Iranian President Ebrahim Raisi is missing after his helicopter crashed

Iranian President Ebrahim Raisi is missing after his helicopter crashed

Rescue teams are attempting to locate Iranian President Ebrahim Raisi after his helicopter made an emergency landing on the way in which back from a visit to the northwest of the country.

There was thick fog within the region, making conditions difficult for search parties, state media said, without giving a direct cause for Sunday’s incident.

Finding the president’s helicopter “could take some time due to difficult weather conditions,” Interior Minister Ahmad Vahidi said on television. An aerial search was “impossible,” Iranian television said.

Raisi, an ultra-conservative cleric in his 60s who won Iran’s 2021 presidential election, is taken into account the favourite to succeed Supreme Leader Ayatollah Ali Khamenei, the Islamic Republic’s top authority.

The incident comes at a time of great unrest within the Middle East over the Gaza war between Israel and the Iranian-backed Hamas. It has brought Iran and Israel near full-scale conflict and led other Tehran-backed groups, including the Houthis in Yemen and Shiite militias in Iraq, to ​​attack U.S. bases and merchant ships within the Red Sea.

Raisi’s air fleet consisted of three helicopters carrying senior officials, including Foreign Minister Hossein Amirabdollahian, the semi-official Tasnim news agency reported. Amirabdollahian was believed to be on board Raisi’s plane on the time.

State television broadcast live footage from the country’s holy shrine within the northeastern city of Mashhad, Raisi’s birthplace, and showed pilgrims praying for Raisi. Also on board Raisi’s helicopter were the governor of East Azerbaijan province and the Supreme Leader’s representative in town of Tabriz, in accordance with Iranian media.

Both Raisi and Amirabdollahian oversaw the restoration of Iran’s diplomatic relations with Saudi Arabia through a China-brokered deal announced in March 2023. But it was also a time when there was a stalemate in negotiations over reviving Iran’s nuclear cope with world powers and boosting economic sanctions.

Early Sunday, Raisi met his Azerbaijani counterpart Ilham Aliyev to inaugurate a jointly developed dam on the border between the 2 countries. The incident occurred when Raisi was coming back from Iran’s East Azerbaijan province.
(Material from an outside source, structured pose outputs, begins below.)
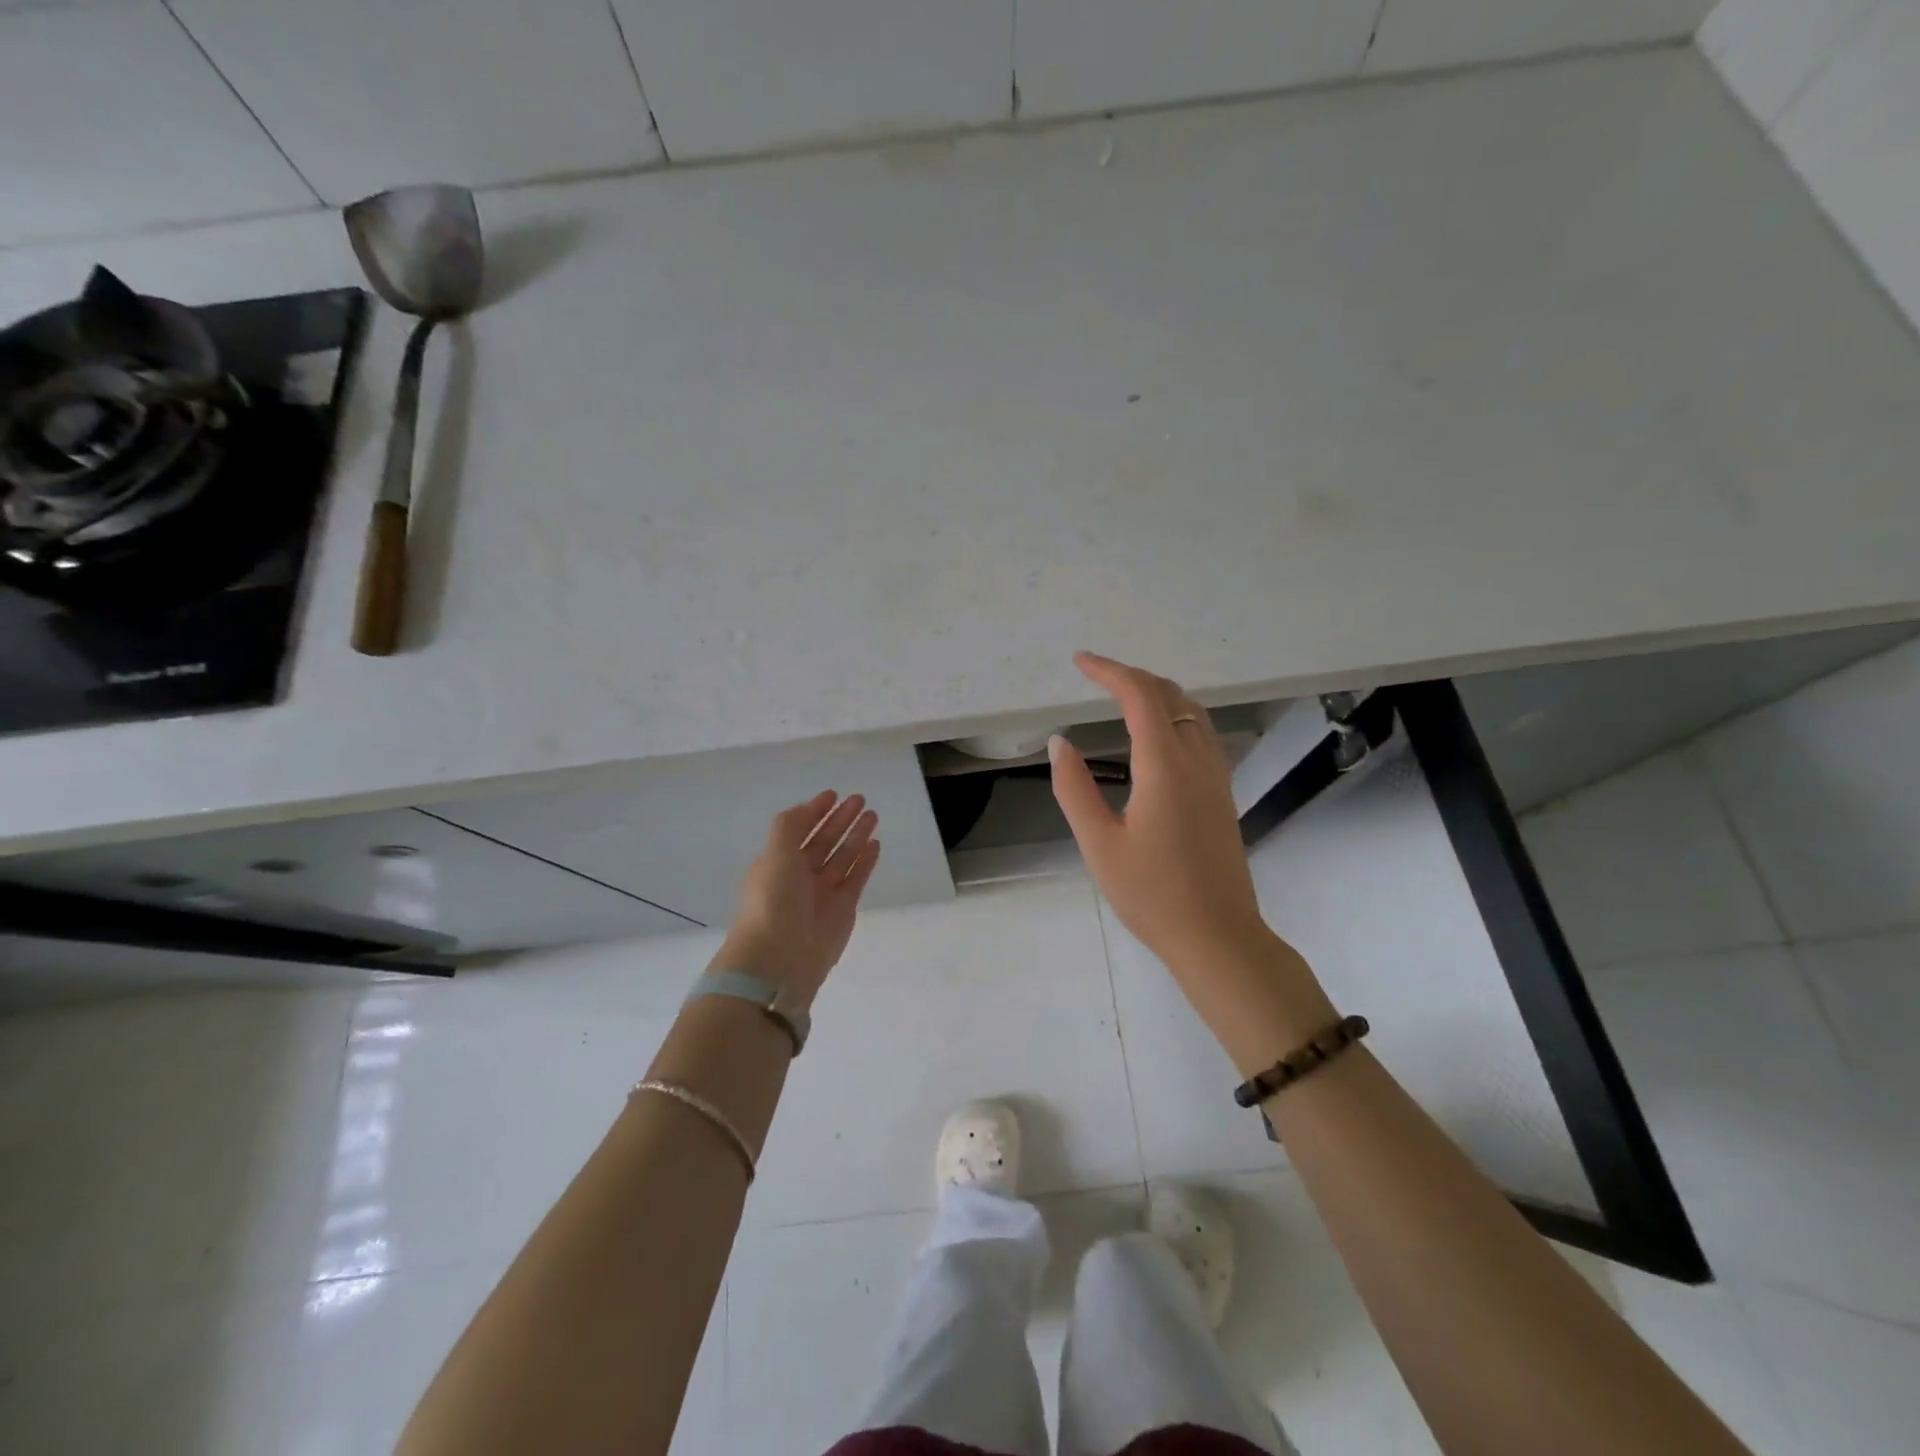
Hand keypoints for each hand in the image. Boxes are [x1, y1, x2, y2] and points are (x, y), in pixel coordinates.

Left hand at [718, 791, 880, 1011]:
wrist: (781, 956)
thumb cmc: (773, 900)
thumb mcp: (775, 854)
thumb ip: (790, 826)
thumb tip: (807, 809)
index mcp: (778, 862)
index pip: (799, 829)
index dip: (815, 811)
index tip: (833, 794)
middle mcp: (800, 875)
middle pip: (824, 840)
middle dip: (840, 819)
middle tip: (860, 799)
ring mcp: (823, 892)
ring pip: (843, 856)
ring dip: (856, 835)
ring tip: (873, 815)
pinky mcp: (843, 908)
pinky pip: (856, 877)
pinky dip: (865, 860)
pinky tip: (875, 843)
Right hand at [1050, 652, 1333, 1065]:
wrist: (1217, 936)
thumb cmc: (1151, 894)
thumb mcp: (1098, 844)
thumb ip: (1074, 788)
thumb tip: (1060, 742)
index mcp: (1165, 767)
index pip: (1140, 697)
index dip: (1109, 671)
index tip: (1080, 661)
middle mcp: (1197, 760)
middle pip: (1170, 695)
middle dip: (1132, 676)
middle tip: (1096, 674)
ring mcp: (1216, 776)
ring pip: (1192, 711)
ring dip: (1157, 692)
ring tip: (1123, 693)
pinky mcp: (1222, 793)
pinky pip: (1202, 733)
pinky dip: (1176, 713)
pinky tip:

Raisi’s ascension to the presidency got here after eight years under the relatively moderate Hassan Rouhani, who played a central role within the nuclear deal from which former President Donald Trump withdrew the United States in 2018.

The US withdrawal from the agreement strengthened the hardliners in Iran, who were all the time critical of the agreement. Raisi was sanctioned in 2019 by the Trump administration, which cited his role in a deadly crackdown on protesters a decade ago over election fraud.

During his presidential campaign, he received support from the best levels of Iran’s religious and military establishment and placed all of Iran’s state institutions and levers of power within the hands of hardliners.

Raisi’s first vice chairman is Mohammad Mokhber, who has represented Iran on recent foreign trips and to whom he, like many senior Iranian officials, reports US sanctions.